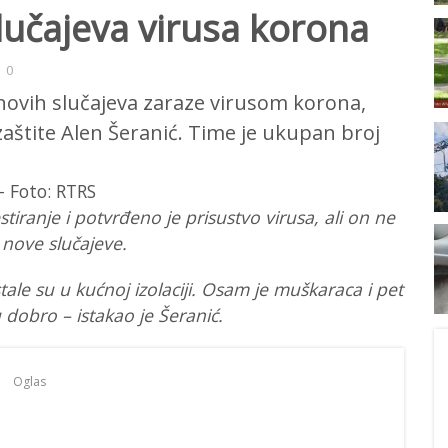
lučajeva virusa korona
0
 novih slučajeva zaraze virusom korona,
 zaštite Alen Šeranić. Time je ukupan broj
tiranje i potvrđeno je prisustvo virusa, ali on ne
nove slučajeve.
ale su u kućnoj izolaciji. Osam je muškaraca i pet
u dobro – istakao je Šeranić.
Oglas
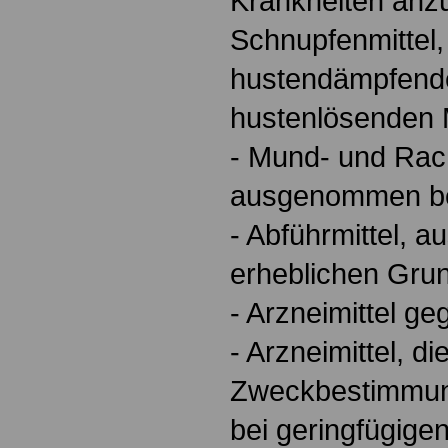
Krankheiten an
Schnupfenmittel,
hustendämpfend
hustenlösenden M
- Mund- und Rac
ausgenommen bei
- Abführmittel, 
erheblichen Gru
- Arzneimittel g
- Arzneimittel, die
Zweckbestimmun
bei geringfügige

•••••

* WHAT THE EXERCISE ASKS *
Exactly as they appear above, write out the line containing "hustendämpfend" and each line that comes after it in the records.

* OUTPUT *
hustendämpfend
hustenlösenden M
- Mund- und Rac
ausgenommen bei
- Abführmittel, 
erheblichen Gru
- Arzneimittel g
- Arzneimittel, die
Zweckbestimmun
bei geringfügige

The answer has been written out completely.